(Beginning of Stored data)

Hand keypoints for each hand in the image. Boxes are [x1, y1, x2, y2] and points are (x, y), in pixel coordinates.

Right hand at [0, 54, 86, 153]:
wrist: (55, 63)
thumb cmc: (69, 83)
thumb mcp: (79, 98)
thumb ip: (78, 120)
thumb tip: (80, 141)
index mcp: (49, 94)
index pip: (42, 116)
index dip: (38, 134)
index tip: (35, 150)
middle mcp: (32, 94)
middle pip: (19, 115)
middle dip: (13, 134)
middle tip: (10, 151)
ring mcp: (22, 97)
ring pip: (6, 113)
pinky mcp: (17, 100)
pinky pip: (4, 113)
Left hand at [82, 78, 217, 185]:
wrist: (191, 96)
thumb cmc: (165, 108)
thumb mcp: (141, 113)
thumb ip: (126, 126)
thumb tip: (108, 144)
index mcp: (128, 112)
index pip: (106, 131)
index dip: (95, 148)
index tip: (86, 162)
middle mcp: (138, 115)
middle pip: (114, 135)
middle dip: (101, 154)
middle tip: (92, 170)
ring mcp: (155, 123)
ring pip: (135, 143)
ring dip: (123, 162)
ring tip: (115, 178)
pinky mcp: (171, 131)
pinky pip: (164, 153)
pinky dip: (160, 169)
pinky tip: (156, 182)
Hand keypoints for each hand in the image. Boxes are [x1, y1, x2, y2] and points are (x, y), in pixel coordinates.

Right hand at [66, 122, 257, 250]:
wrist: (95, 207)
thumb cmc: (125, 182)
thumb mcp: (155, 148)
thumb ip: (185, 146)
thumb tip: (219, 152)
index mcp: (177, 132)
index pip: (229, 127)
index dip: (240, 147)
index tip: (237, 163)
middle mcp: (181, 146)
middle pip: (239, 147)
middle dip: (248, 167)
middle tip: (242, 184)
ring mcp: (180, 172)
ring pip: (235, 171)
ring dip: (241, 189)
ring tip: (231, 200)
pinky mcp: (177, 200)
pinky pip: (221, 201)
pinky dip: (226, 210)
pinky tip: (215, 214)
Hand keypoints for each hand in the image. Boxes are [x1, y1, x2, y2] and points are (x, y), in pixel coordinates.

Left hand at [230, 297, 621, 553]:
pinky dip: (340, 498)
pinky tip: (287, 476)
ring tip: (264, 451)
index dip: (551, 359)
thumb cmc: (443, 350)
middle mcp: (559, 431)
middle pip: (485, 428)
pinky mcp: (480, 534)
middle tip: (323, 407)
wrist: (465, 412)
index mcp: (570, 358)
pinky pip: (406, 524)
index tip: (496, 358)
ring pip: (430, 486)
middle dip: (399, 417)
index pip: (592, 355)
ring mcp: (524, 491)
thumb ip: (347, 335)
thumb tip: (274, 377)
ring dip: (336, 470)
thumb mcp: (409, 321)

(End of Stored data)
(Beginning of Stored data)

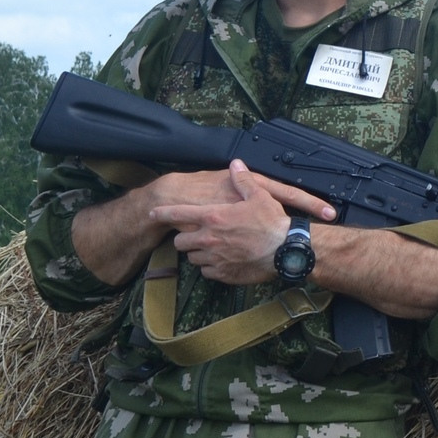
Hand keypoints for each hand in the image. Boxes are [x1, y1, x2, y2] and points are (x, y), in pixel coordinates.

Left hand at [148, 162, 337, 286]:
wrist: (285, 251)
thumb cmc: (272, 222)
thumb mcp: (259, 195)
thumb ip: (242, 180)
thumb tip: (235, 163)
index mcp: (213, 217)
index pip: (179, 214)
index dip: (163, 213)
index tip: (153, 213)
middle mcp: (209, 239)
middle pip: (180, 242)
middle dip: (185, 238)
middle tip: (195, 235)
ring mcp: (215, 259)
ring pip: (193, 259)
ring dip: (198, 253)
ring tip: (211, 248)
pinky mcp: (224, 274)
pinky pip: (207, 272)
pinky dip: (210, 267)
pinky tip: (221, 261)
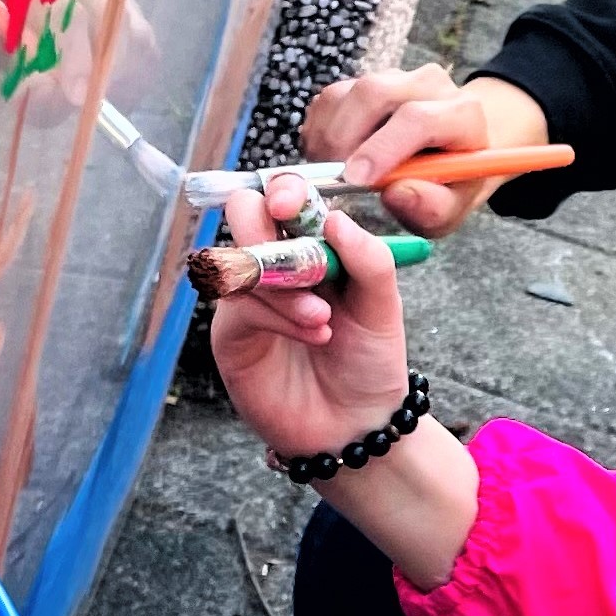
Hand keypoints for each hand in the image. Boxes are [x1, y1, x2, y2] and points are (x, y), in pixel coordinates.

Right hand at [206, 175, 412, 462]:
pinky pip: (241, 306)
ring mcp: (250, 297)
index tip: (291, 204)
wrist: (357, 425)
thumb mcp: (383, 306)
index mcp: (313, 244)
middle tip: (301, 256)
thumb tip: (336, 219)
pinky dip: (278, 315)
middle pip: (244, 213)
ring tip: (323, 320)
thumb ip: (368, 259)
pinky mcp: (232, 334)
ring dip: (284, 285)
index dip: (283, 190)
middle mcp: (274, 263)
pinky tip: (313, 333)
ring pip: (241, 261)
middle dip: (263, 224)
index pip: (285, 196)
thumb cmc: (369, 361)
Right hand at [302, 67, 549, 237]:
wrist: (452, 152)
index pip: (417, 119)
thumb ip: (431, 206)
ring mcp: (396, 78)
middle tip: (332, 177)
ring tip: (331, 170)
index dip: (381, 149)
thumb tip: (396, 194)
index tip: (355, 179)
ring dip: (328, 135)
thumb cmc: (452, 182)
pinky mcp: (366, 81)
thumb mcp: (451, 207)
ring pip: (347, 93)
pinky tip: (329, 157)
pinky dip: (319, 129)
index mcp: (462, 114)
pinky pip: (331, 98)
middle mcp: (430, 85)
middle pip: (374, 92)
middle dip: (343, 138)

(End of Stored data)

Work instructions: Start with the line above that contains "middle tip: (332, 177)" and end with the line that contains "middle dip: (343, 138)". Write out those lines exactly, and only those.

Solution to this task:
middle tip: (332, 177)
ring tip: (331, 170)
index dip: (381, 149)
thumb tip: (396, 194)
index tip: (355, 179)
ring dip: (328, 135)
thumb cmc: (452, 182)
pinky mcp: (366, 81)
thumb mcp: (451, 207)
ring pip: (347, 93)
pinky tip: (329, 157)
pinky dip: (319, 129)
index mcp: (462, 114)
pinky pip: (331, 98)
middle mcp: (430, 85)
middle pip: (374, 92)
middle dip: (343, 138)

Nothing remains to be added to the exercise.